The configmap is just a template as well that will be replaced by a generated one containing the variables, I'm not adding the env variables as Secret.

apiVersion: v1
kind: ConfigMap
metadata:
  name: sell-it-configmap
data:
  PORT: "${PORT}"
  DB_URI: ${DB_URI}
  SECRET: ${SECRET}
  CLOUDINARY_API_KEY: "${CLOUDINARY_API_KEY}"
  CLOUDINARY_API_SECRET: ${CLOUDINARY_API_SECRET}
  CLOUD_NAME: ${CLOUD_NAME}
  UPLOAD_FOLDER: ${UPLOAD_FOLDER}

Additionally, there is a livenessProbe with a new endpoint I created. Ideally, this could be managed by some Kubernetes library instead of having the endpoint here, but for now, that's not a problem.

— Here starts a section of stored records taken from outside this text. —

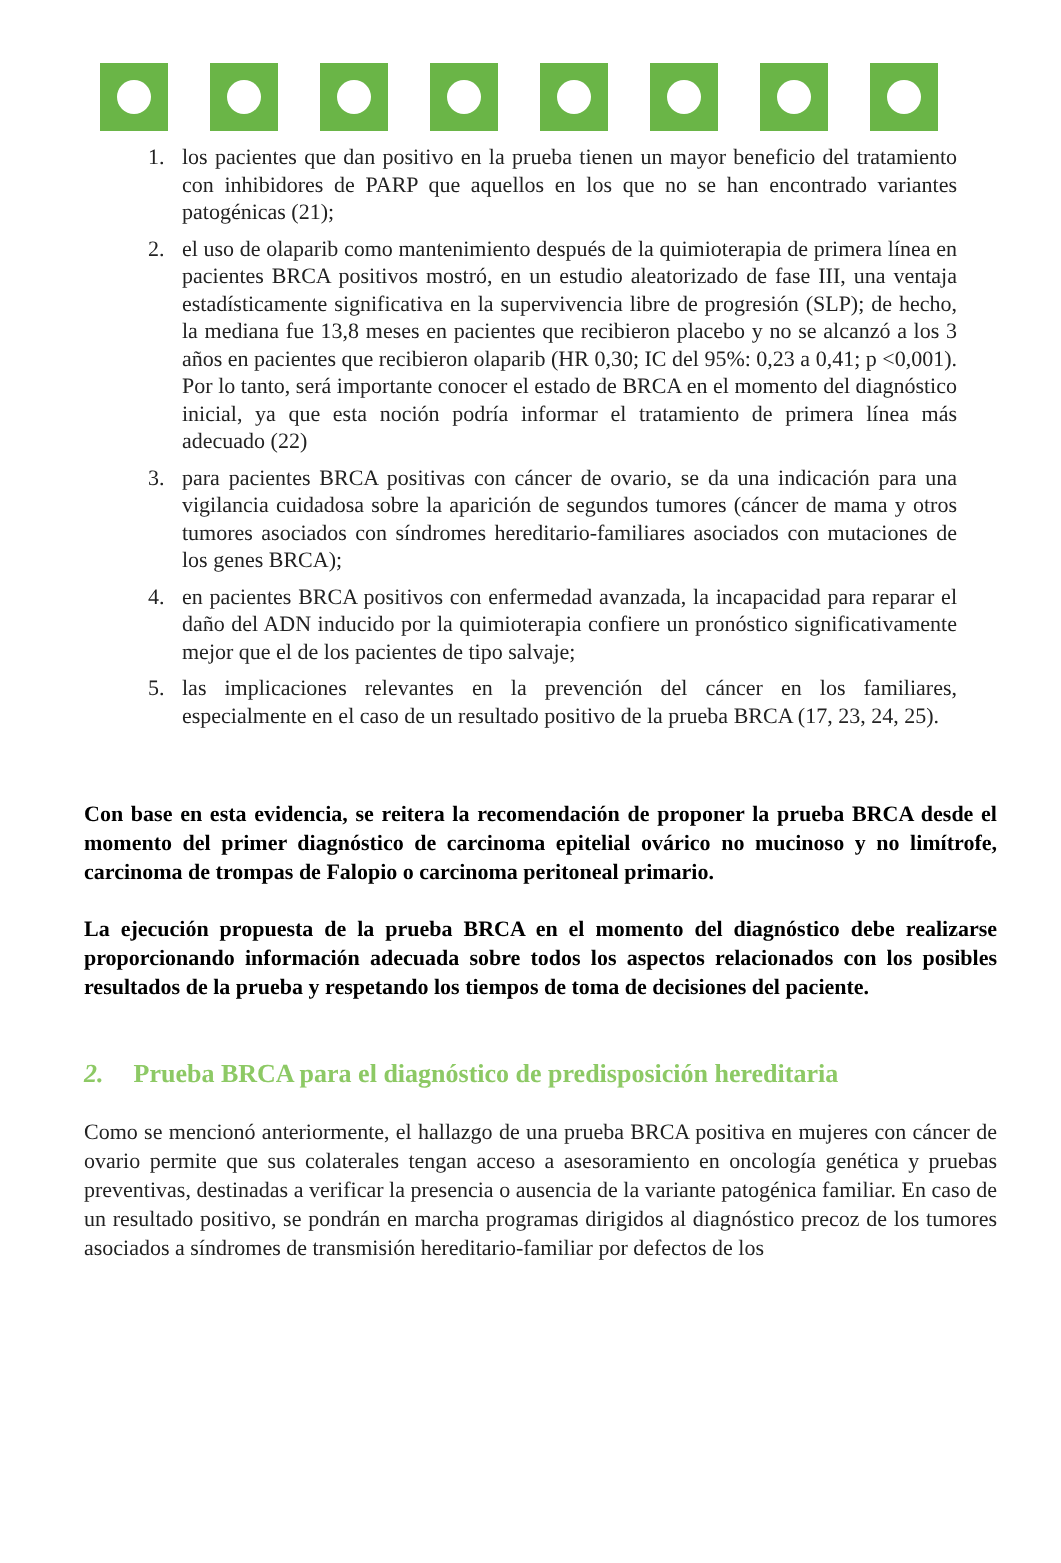1. los pacientes que dan positivo en la prueba tienen un mayor beneficio del tratamiento con inhibidores de PARP que aquellos en los que no se han encontrado variantes patogénicas (21);
2. el uso de olaparib como mantenimiento después de la quimioterapia de primera línea en pacientes BRCA positivos mostró, en un estudio aleatorizado de fase III, una ventaja estadísticamente significativa en la supervivencia libre de progresión (SLP); de hecho, la mediana fue 13,8 meses en pacientes que recibieron placebo y no se alcanzó a los 3 años en pacientes que recibieron olaparib (HR 0,30; IC del 95%: 0,23 a 0,41; p <0,001). Por lo tanto, será importante conocer el estado de BRCA en el momento del diagnóstico inicial, ya que esta noción podría informar el tratamiento de primera línea más adecuado (22)
3. para pacientes BRCA positivas con cáncer de ovario, se da una indicación para una vigilancia cuidadosa sobre la aparición de segundos tumores (cáncer de mama y otros tumores asociados con síndromes hereditario-familiares asociados con mutaciones de los genes BRCA);
4. en pacientes BRCA positivos con enfermedad avanzada, la incapacidad para reparar el daño del ADN inducido por la quimioterapia confiere un pronóstico significativamente mejor que el de los pacientes de tipo salvaje;
5. las implicaciones relevantes en la prevención del cáncer en los familiares, especialmente en el caso de un resultado positivo de la prueba BRCA (17, 23, 24, 25).
Con base en esta evidencia, se reitera la recomendación de proponer la prueba BRCA desde el momento del primer diagnóstico de carcinoma epitelial ovárico no mucinoso y no limítrofe, carcinoma de trompas de Falopio o carcinoma peritoneal primario.
La ejecución propuesta de la prueba BRCA en el momento del diagnóstico debe realizarse proporcionando información adecuada sobre todos los aspectos relacionados con los posibles resultados de la prueba y respetando los tiempos de toma de decisiones del paciente.
2. Prueba BRCA para el diagnóstico de predisposición hereditaria
Como se mencionó anteriormente, el hallazgo de una prueba BRCA positiva en mujeres con cáncer de ovario permite que sus colaterales tengan acceso a asesoramiento en oncología genética y pruebas preventivas, destinadas a verificar la presencia o ausencia de la variante patogénica familiar. En caso de un resultado positivo, se pondrán en marcha programas dirigidos al diagnóstico precoz de los tumores asociados a síndromes de transmisión hereditario-familiar por defectos de los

Some notes about the config files

For the image hosting I'm not using Dockerhub, but a local registry, you can setup yours follwing these steps, the only thing you must take into account is to have Minikube started using the minikube start --insecure-registry "your-insecure-registry ip and port", additional configuration might be needed, for example in my case I added in the /etc/hosts a custom domain personal.local and I had to added in my Docker engine config.

 "insecure-registries": [
    "personal.local:5000"
  ]

Deploy

Since I'm not deploying anywhere in the cloud, I can't use a proper CI/CD system to automate the necessary steps. Instead, I'm currently doing it manually. I will explore other solutions in the future, but sometimes the priority is to make it work before optimizing processes.

Makefile

To make things easier, I thought on creating a Makefile to automate the process by doing the following steps:

  • Build the image, tag it and push it to the local registry
  • Make use on envsubst to replace my .env.production variables to the placeholders of my Kubernetes files

Additionally there are some dev commands.

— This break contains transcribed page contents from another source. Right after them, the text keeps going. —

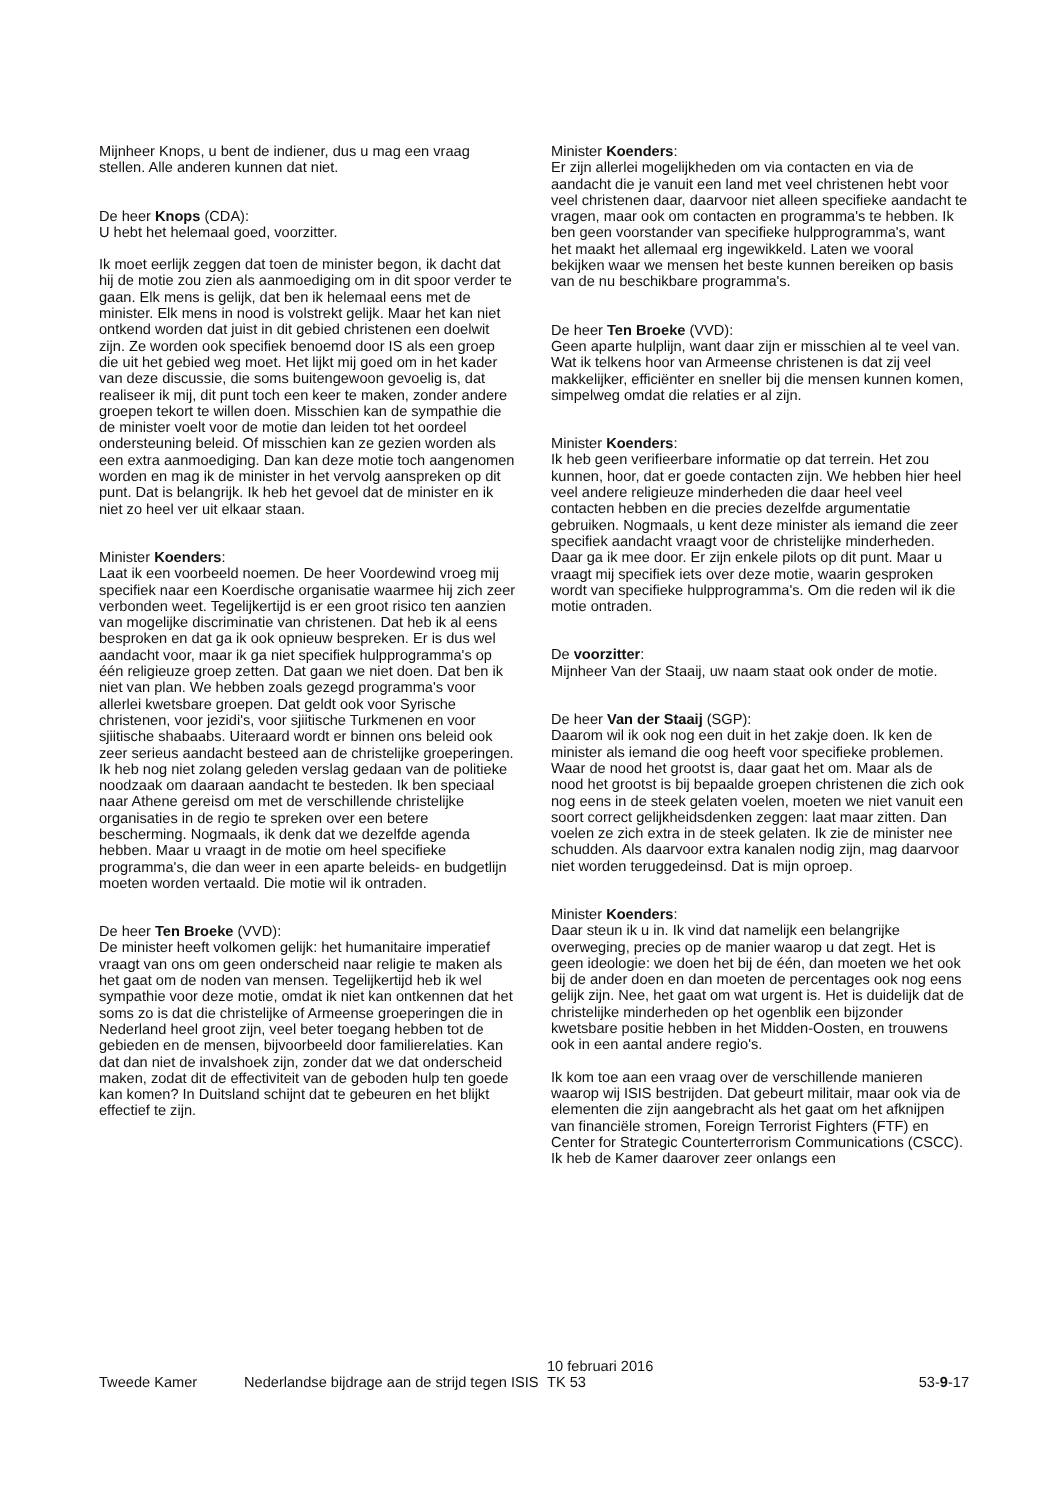Mijnheer Knops, u bent de indiener, dus u mag een vraag stellen. Alle anderen kunnen dat niet.
De heer Knops (CDA):
U hebt het helemaal goed, voorzitter.
Ik moet eerlijk zeggen dat toen de minister begon, ik dacht dat hij de motie zou zien als aanmoediging om in dit spoor verder te gaan. Elk mens is gelijk, dat ben ik helemaal eens met de minister. Elk mens in nood is volstrekt gelijk. Maar het kan niet ontkend worden dat juist in dit gebied christenen een doelwit zijn. Ze worden ook specifiek benoemd door IS als een groep die uit het gebied weg moet. Het lijkt mij goed om in het kader van deze discussie, die soms buitengewoon gevoelig is, dat realiseer ik mij, dit punt toch een keer te maken, zonder andere groepen tekort te willen doen. Misschien kan de sympathie die de minister voelt voor de motie dan leiden tot het oordeel ondersteuning beleid. Of misschien kan ze gezien worden als een extra aanmoediging. Dan kan deze motie toch aangenomen worden en mag ik de minister in het vervolg aanspreken op dit punt. Dat is belangrijk. Ik heb het gevoel dat de minister en ik niet zo heel ver uit elkaar staan.
Minister Koenders:
Laat ik een voorbeeld noemen. De heer Voordewind vroeg mij specifiek naar een Koerdische organisatie waarmee hij zich zeer verbonden weet. Tegelijkertijd is er een groot risico ten aanzien van mogelijke discriminatie van christenen. Dat heb ik al eens besproken en dat ga ik ook opnieuw bespreken. Er is dus wel aandacht voor, maar ik ga niet specifiek hulpprogramma's op één religieuze groep zetten. Dat gaan we niet doen. Dat ben ik niet van plan. We hebben zoals gezegd programma's voor allerlei kwetsbare groepen. Dat geldt ook voor Syrische christenen, voor jezidi's, voor sjiitische Turkmenen en voor sjiitische shabaabs. Uiteraard wordt er binnen ons beleid ook zeer serieus aandacht besteed aan de christelijke groeperingen. Ik heb nog niet zolang geleden verslag gedaan van de politieke noodzaak om daaraan aandacht te besteden. Ik ben speciaal naar Athene gereisd om met de verschillende christelijke organisaties in de regio te spreken over een betere bescherming. Nogmaals, ik denk dat we dezelfde agenda hebben. Maar u vraagt in de motie om heel specifieke programma's, die dan weer in een aparte beleids- en budgetlijn moeten worden vertaald. Die motie wil ik ontraden.
De heer Ten Broeke (VVD):
De minister heeft volkomen gelijk: het humanitaire imperatief vraagt van ons om geen onderscheid naar religie te maken als het gaat om de noden van mensen. Tegelijkertijd heb ik wel sympathie voor deze motie, omdat ik niet kan ontkennen dat het soms zo is dat die christelijke of Armeense groeperingen die in Nederland heel groot zijn, veel beter toegang hebben tot de gebieden en de mensen, bijvoorbeeld door familierelaties. Kan dat dan niet de invalshoek zijn, zonder dat we dat onderscheid maken, zodat dit de effectiviteit van de geboden hulp ten goede kan komen? In Duitsland schijnt dat te gebeuren en het blijkt effectief te zijn.
Minister Koenders:
Er zijn allerlei mogelijkheden om via contacten en via de aandacht die je vanuit een land met veel christenen hebt voor veel christenen daar, daarvoor niet alleen specifieke aandacht te vragen, maar ook om contacten en programma's te hebben. Ik ben geen voorstander van specifieke hulpprogramma's, want het maakt het allemaal erg ingewikkeld. Laten we vooral bekijken waar we mensen het beste kunnen bereiken op basis van de nu beschikbare programma's.
De heer Ten Broeke (VVD):
Geen aparte hulplijn, want daar zijn er misschien al te veel van. Wat ik telkens hoor van Armeense christenen is dat zij veel makkelijker, efficiënter en sneller bij die mensen kunnen komen, simpelweg omdat die relaties er al zijn.
Minister Koenders:
Ik heb geen verifieerbare informatie op dat terrein. Het zou kunnen, hoor, dat er goede contacten zijn. We hebben hier heel veel andere religieuze minderheden die daar heel veel contacten hebben en die precies dezelfde argumentatie gebruiken. Nogmaals, u kent deze minister als iemand die zeer specifiek aandacht vraagt voor de christelijke minderheden. Daar ga ik mee door. Er zijn enkele pilots op dit punt. Maar u vraagt mij specifiek iets over deze motie, waarin gesproken wordt van specifieke hulpprogramma's. Om die reden wil ik die motie ontraden.
De voorzitter:
Mijnheer Van der Staaij, uw naam staat ook onder de motie.
De heer Van der Staaij (SGP):
Daarom wil ik ook nog een duit in het zakje doen. Ik ken de minister als iemand die oog heeft voor specifieke problemen. Waar de nood het grootst is, daar gaat het om. Maar als de nood het grootst is bij bepaalde groepen christenen die zich ook nog eens in de steek gelaten voelen, moeten we niet vanuit een soort correct gelijkheidsdenken zeggen: laat maar zitten. Dan voelen ze zich extra in de steek gelaten. Ik zie de minister nee schudden. Als daarvoor extra kanalen nodig zijn, mag daarvoor niet worden teruggedeinsd. Dat is mijn oproep.
Minister Koenders:
Daar steun ik u in. Ik vind dat namelijk een belangrijke overweging, precies op de manier waarop u dat zegt. Het is geen ideologie: we doen het bij de één, dan moeten we het ook bij de ander doen en dan moeten de percentages ook nog eens gelijk zijn. Nee, het gaat om wat urgent is. Het is duidelijk dat de christelijke minderheden op het ogenblik een bijzonder kwetsbare positie hebben in het Midden-Oosten, en trouwens ook in een aantal andere regio's.
Ik kom toe aan een vraag over de verschillende manieren waarop wij ISIS bestrijden. Dat gebeurt militair, maar ook via de elementen die zijn aangebracht als het gaat om het afknijpen van financiële stromen, Foreign Terrorist Fighters (FTF) en Center for Strategic Counterterrorism Communications (CSCC). Ik heb de Kamer daarover zeer onlangs een
Tweede Kamer Nederlandse bijdrage aan de strijd tegen ISIS
10 februari 2016
TK 53
53-9-17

include resources/scripts/build.mk
 
SHELL := /bin/bash
K8S_DIR = resources/k8s/sell-it
 
install:
	@npm ci && npm run bower:install
 
dev: install
	@docker compose up -d && npm run dev
 
deploy: build push apply-yaml clean
 
apply-yaml:
	@echo "Applying ConfigMap and related resources..."
	@source .env.production && envsubst < "${K8S_DIR}/web/configmap.template.yaml" > "${K8S_DIR}/web/configmap.yaml"
	@envsubst < "${K8S_DIR}/web/deployment.template.yaml" > "${K8S_DIR}/web/deployment.yaml"
	@kubectl apply -f "${K8S_DIR}/web/configmap.yaml"
	@kubectl apply -f "${K8S_DIR}/web/deployment.yaml"
	@kubectl apply -f "${K8S_DIR}/web/service.yaml"
	@kubectl apply -f "${K8S_DIR}/mongodb"
 
clean:
	@echo "Cleaning up..."
	@rm "${K8S_DIR}/web/configmap.yaml"
	@rm "${K8S_DIR}/web/deployment.yaml"

And that's all, with this configuration we can run make deploy that will apply the new configuration to our Minikube cluster.

From this point there are other things we can do apart from optimizing the Makefile (there are some things like the building image process), the K8s files or the Dockerfile.

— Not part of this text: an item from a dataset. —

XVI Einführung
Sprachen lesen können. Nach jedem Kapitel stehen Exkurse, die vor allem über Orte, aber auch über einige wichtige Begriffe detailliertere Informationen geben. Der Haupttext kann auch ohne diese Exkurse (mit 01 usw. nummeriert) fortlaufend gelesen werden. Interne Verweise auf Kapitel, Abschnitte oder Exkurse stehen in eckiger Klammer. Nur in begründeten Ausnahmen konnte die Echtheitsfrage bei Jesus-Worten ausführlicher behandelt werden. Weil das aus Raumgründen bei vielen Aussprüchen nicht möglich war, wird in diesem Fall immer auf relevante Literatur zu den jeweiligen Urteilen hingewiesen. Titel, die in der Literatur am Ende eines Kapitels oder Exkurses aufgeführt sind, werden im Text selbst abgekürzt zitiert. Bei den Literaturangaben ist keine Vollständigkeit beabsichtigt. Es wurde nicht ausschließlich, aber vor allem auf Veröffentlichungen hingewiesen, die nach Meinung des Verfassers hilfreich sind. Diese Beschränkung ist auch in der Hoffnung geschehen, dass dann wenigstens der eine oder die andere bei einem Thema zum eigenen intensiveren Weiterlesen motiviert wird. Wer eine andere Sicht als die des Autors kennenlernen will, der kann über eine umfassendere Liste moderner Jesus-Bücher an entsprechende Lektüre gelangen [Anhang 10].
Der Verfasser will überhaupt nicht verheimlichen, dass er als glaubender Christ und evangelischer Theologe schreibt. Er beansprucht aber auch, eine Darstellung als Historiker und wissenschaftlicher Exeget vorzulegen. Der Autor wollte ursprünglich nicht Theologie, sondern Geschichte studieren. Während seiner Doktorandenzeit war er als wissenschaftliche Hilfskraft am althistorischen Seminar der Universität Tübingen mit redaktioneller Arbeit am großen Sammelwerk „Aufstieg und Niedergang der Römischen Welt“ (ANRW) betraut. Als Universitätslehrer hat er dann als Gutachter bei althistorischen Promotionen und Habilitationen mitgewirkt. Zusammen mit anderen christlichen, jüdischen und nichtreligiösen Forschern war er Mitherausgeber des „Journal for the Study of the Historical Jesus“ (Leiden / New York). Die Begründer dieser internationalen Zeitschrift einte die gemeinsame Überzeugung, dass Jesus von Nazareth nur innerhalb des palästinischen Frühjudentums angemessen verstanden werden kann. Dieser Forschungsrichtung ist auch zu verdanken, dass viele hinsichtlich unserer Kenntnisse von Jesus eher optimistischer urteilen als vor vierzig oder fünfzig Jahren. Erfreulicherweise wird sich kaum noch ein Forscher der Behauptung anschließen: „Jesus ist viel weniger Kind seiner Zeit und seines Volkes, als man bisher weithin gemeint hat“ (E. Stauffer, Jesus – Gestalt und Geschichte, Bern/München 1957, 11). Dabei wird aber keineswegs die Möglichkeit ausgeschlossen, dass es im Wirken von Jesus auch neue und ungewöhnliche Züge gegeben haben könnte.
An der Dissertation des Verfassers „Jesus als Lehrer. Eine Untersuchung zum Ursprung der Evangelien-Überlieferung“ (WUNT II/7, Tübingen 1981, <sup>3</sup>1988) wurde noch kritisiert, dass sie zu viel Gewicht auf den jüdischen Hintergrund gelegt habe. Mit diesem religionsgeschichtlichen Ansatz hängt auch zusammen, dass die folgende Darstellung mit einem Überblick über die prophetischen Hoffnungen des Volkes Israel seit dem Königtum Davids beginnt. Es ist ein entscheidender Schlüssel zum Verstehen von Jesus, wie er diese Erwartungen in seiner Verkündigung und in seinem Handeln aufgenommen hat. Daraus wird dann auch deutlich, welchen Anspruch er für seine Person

In addition I set a custom domain sell-it.localhost (the localhost is just to signal Chrome we are local and then use Secure options) to my /etc/hosts.

Finally, in order to access the site, I use minikube tunnel although you can use also minikube service <your-service>

Recap

In this chapter, my goal was to deploy the app and MongoDB in Minikube. The experience has been interesting and fun, and it has sparked my interest to delve deeper into Kubernetes and related technologies.

Here are the code changes

Next steps

Now, I'm planning on populating the application with some data to make it more realistic and fix some issues. After that, I'm considering whether to start creating a frontend, decoupling some parts of the API, or simulating a desire for a new feature in the existing code. I'll give it some thought.